Safari ITP: Impact and Solutions for Marketers and Technical Teams

A comprehensive guide to Safari's Intelligent Tracking Prevention (ITP) — how it works, its impact on conversion tracking, retargeting, and segmentation, and how server-side tracking solves it.

Ecem Bircan
Web Analytics

Intelligent Tracking Prevention (ITP) is a feature built into Safari on Apple devices. Its purpose is to protect user privacy by restricting the cross-site tracking that websites perform through cookies. ITP uses machine learning within Safari to detect cross-site tracking behaviours and block third-party cookies.

While this feature appears user-friendly by design, it makes tracking user activity significantly harder — creating real challenges for marketing and analytics teams.

How Does ITP Work?

ITP works by imposing time restrictions on cookies and other data storage mechanisms in the browser. As a result, user behaviour cannot be tracked over long periods.

Third-Party Cookies

Safari blocks third-party cookies by default. If an advertising or tracking domain sets a cookie outside of your own domain, Safari will not retain it. This prevents cross-site user tracking entirely.

First-Party Cookies

For users visiting a site, first-party cookies created via JavaScript (document.cookie) are stored for a maximum of 7 days. If the user does not return to the site within those 7 days, the cookie is automatically deleted and the user is lost from tracking.

If a user arrives at a site via a URL containing tracking parameters (such as gclid, fbclid, etc.) and the site stores this information as a cookie, Safari retains that cookie for a maximum of 24 hours. This means a visitor who came through a campaign click and returns the following day will be recognised as a new, different user.

Local Storage

All data stored in the browser outside of cookies — including localStorage and IndexedDB — is also cleared by Safari after a maximum of 7 days.

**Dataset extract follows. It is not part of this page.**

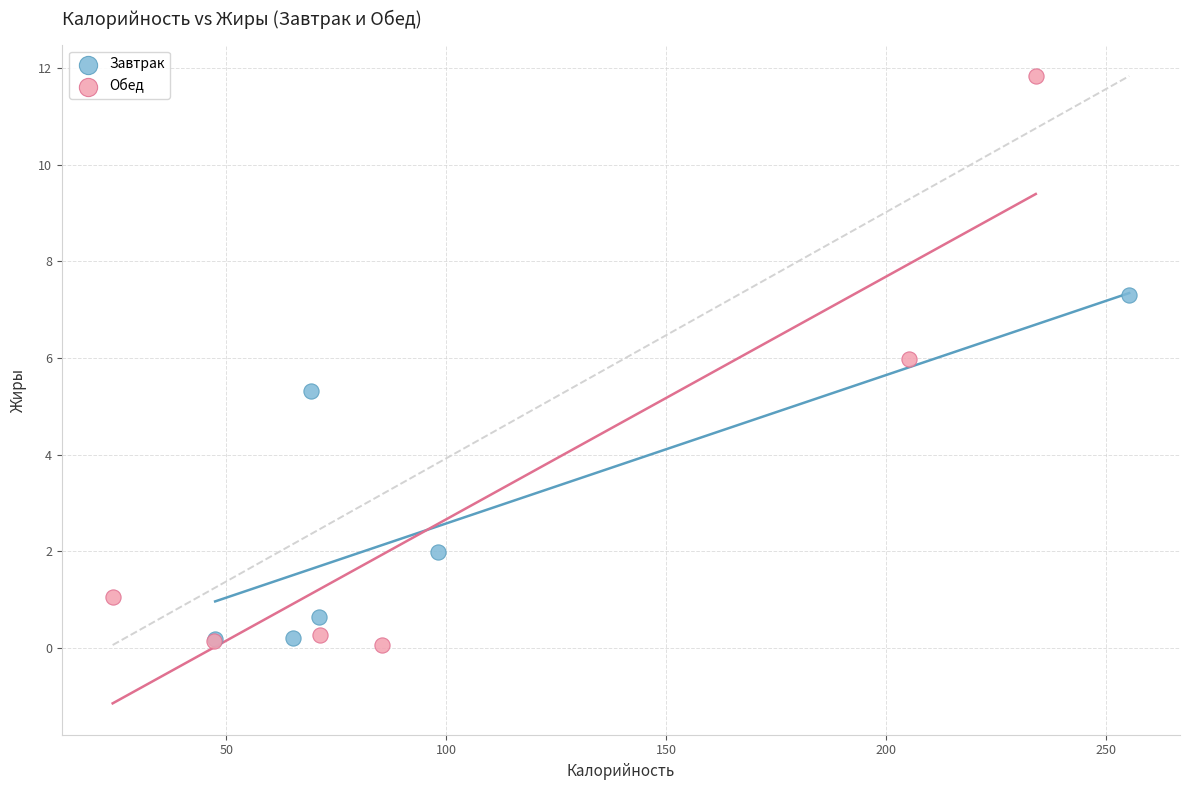

Which series has the largest Y range (max minus min)?

Обед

Safari automatically deletes cookies and other browser data after a set period to restrict user tracking. For example, if a Safari user does not visit a site for 7 days, the browser clears the identity-related cookies for that user. When the same user returns after 7 days, the site treats them as a brand-new visitor because the previously set cookie no longer exists.

This behaviour means user identity cannot be maintained over the long term, and it forces significant changes in traditional web analytics and tracking practices.

Marketing Impact: Conversion Tracking, Retargeting, and Segmentation

The restrictions introduced by ITP directly affect digital marketers' analytics. Issues arise across conversion tracking, retargeting, segmentation, and automation.

Conversion Tracking & Campaign Attribution

Due to the shortened cookie lifespans, the window for attributing a visit to a conversion has shrunk to as little as 24 hours for link-decorated URLs. ITP's link decoration rule effectively reduces the campaign attribution window to just one day. If a user clicks an ad on Safari but completes a purchase a few days later, it may be impossible to connect that initial click to the eventual conversion.

Retargeting

Because visitor data is deleted quickly under ITP rules, building and maintaining accurate audience lists for retargeting campaigns becomes nearly impossible. This makes it significantly harder to serve personalised ads to specific users. When a Safari user returns to your site, the retargeting system may fail to recognise them entirely.

Segmentation

Because ITP makes it impossible to track Safari users' behaviour over time, long-term segmentation and user targeting for Safari visitors is no longer reliable. This makes it difficult to identify loyal customers or returning visitors. Since Safari users frequently appear as "new" users in segment-based targeting, the consistency of marketing messaging is disrupted.

Automation & Personalisation

The continuous resetting of user data means that behavioural context is lost between sessions. This limits automation capabilities such as showing personalised campaigns, custom product banners, or tailored messaging on a user's next visit — creating both inefficiency and a degraded user experience.

The Most Effective Solution for ITP

Marketers and technical teams can adapt to ITP's restrictions through a few key strategies. Here is the most straightforward and effective approach:

Server-Side Tracking

Processing tracking data on the server side is the most effective method for overcoming ITP restrictions. For example, sending analytics or pixel data directly to a server and setting a first-party cookie there can bypass Safari's browser-level deletion rules. In this approach, the cookie is set server-side via a subdomain belonging to your site (for example, cookies.yoursite.com). ITP grants a longer lifespan to first-party cookies that are set server-side rather than via JavaScript.

Summary

Safari ITP has been a pivotal development that forces the marketing world to rethink cookie-based tracking habits. The blocking of third-party cookies and the short lifespan of first-party data require a fundamental rethink of measurement practices in digital marketing. For marketers and technical teams, the answer lies in developing more creative data strategies that respect user privacy — with server-side tracking leading the way.